Back in Barcelona, I bypassed the 600 peseta sandwiches on the Ramblas, heading straight for the Mercado, picking up ample provisions for less than a pound. I loved hearing the delicate “click” my cherry pits made as they hit the pavement. Near the Fundació Antoní Tapies I could see part of the back of Casa Batlló, the Gaudí apartment building with balconies shaped as masks.  Even better, I could see that the shopping centre behind it had a great view.  The fourth floor had a back patio to which I would have normally been refused entry, but because there was a guy working outside the salesperson allowed me to go.  This vantage point, rarely seen by tourists, took my breath away with its mosaic roof, wrought ironwork, blue tiled walls and beige tiled floors.

Tried my luck for the second time at Montjuïc where I took in the expansive view of the city; had it been super clear I might have seen Mallorca. This time the Joan Miró Foundation was open and surprisingly difficult to navigate. Without my guidebook I surely would have missed the civil war lithographs and the donations by his wife. A piece he painted just for her he had named “Morning Star.”  Could that be more romantic?  Why are so few men artists?

As dusk approached I surveyed my options for returning to town. Walking was ruled out because the mountain was now almost abandoned and my route would have been through a tunnel of graffiti. An older gentleman with an extravagant vein cascading down his nose recommended the bus, but when he abruptly commenced a passionate and irate tirade about the failure of North American tourists to heed his advice, I rapidly made my way to the simple, quiet funicular.
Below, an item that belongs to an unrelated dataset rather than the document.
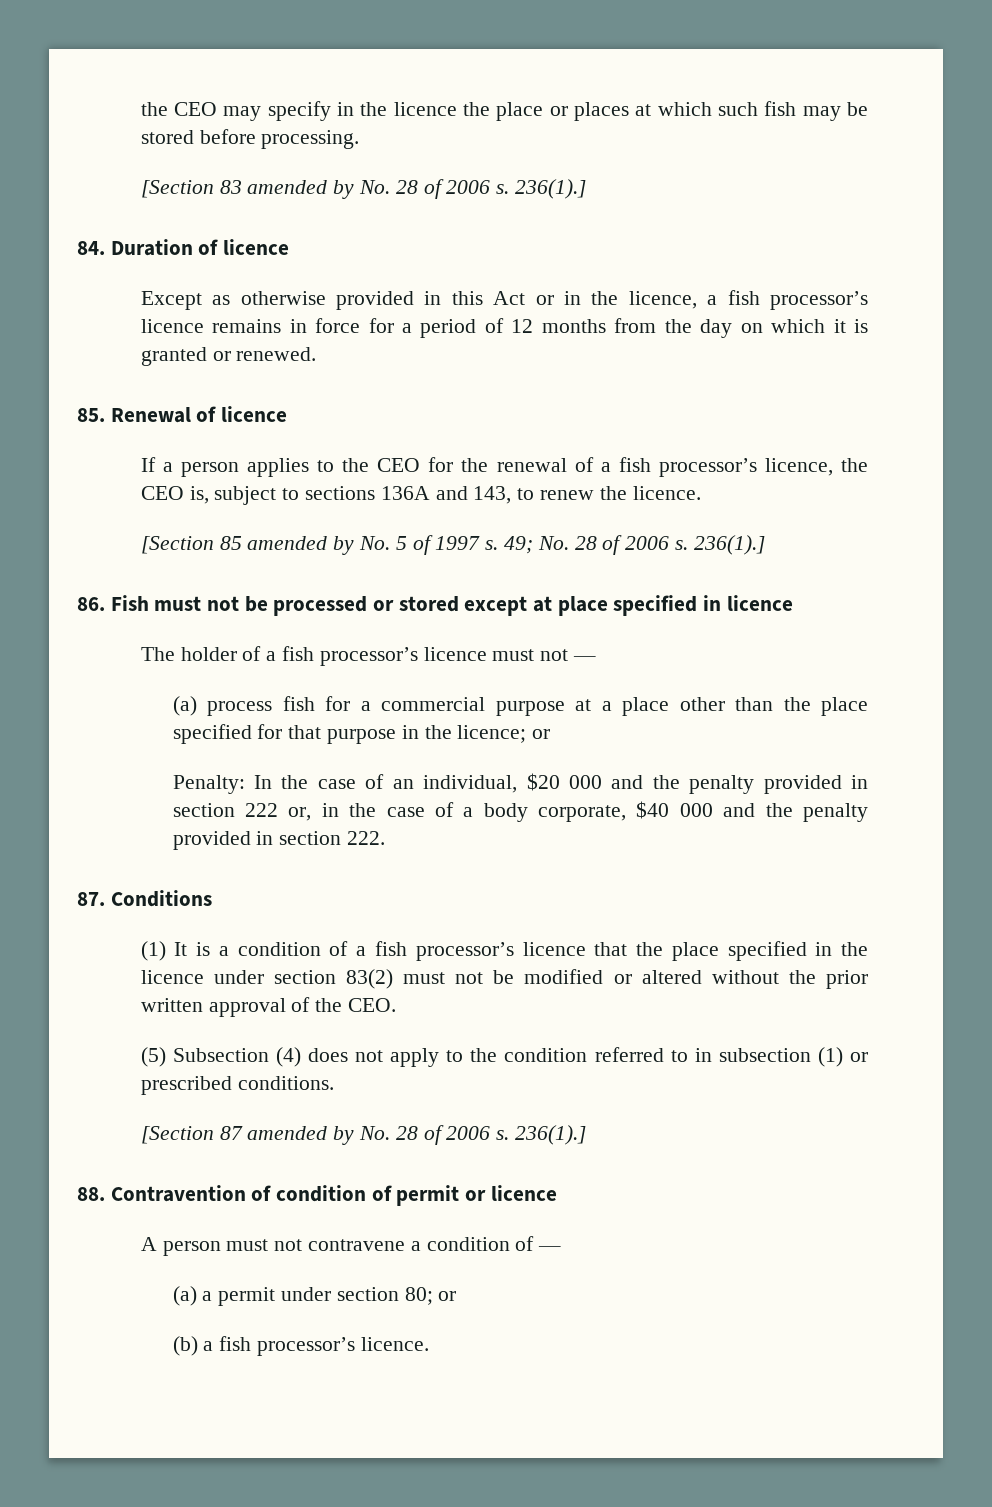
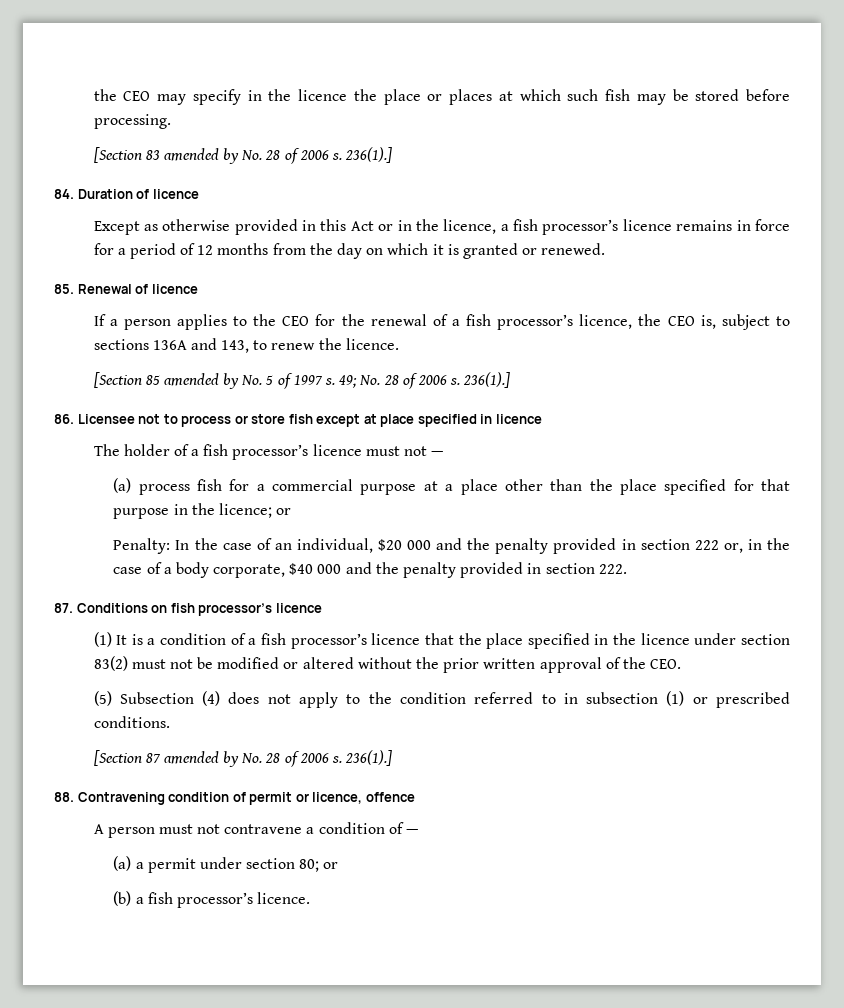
[110,595,459,616] Fish must not be processed or stored -> [77,414,313,427] Licensee not to process or store fish
(212, 898) none -> [151,603,322,616] on fish processor’s licence
[110,1185,272,1202] Contravention of -> [77,792,165,805] Contravening
[490,1185,557,1201] licence -> [312,792,415,804] licence, offence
Back to the hotel I walked through Plaça de Catalunya and joined a large crowd watching an Ecuadorian band perform.  As I stood there, anticipating the next song, I sensed someone looking at me.  I casually glanced behind me to see a very dark-skinned man. I began thinking about how difficult it must be for someone in Spain to be such an obvious outsider, especially in such an historically intolerant culture, when suddenly he was next to me whispering “hello”. My peaceful Andean reverie was shattered as he invaded my personal space.  Notwithstanding my sympathies as one outsider to another, I realized my vulnerability and, unwilling to discover his motivations, got the heck out of there.